Locate every line in the records below that holds the word "thumb" and return each one.
====
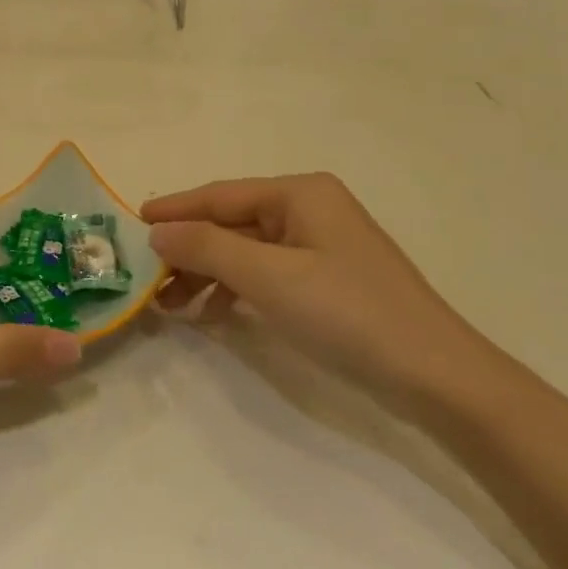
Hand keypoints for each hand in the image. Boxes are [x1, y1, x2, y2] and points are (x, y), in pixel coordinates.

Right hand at [143, 174, 492, 409]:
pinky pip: (267, 274)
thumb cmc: (348, 312)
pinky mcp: (327, 280)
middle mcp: (310, 209)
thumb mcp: (269, 277)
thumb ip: (207, 248)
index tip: (133, 223)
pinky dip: (236, 291)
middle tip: (147, 279)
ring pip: (247, 251)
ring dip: (208, 274)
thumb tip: (158, 232)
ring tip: (170, 305)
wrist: (435, 375)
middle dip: (189, 250)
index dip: (175, 209)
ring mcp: (321, 246)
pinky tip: (213, 316)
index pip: (221, 195)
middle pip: (232, 223)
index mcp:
====
▸ **Answer to the problem**
thumb cmc: (348, 312)
thumb mcp: (269, 277)
thumb ip: (207, 248)
thumb tip: (158, 232)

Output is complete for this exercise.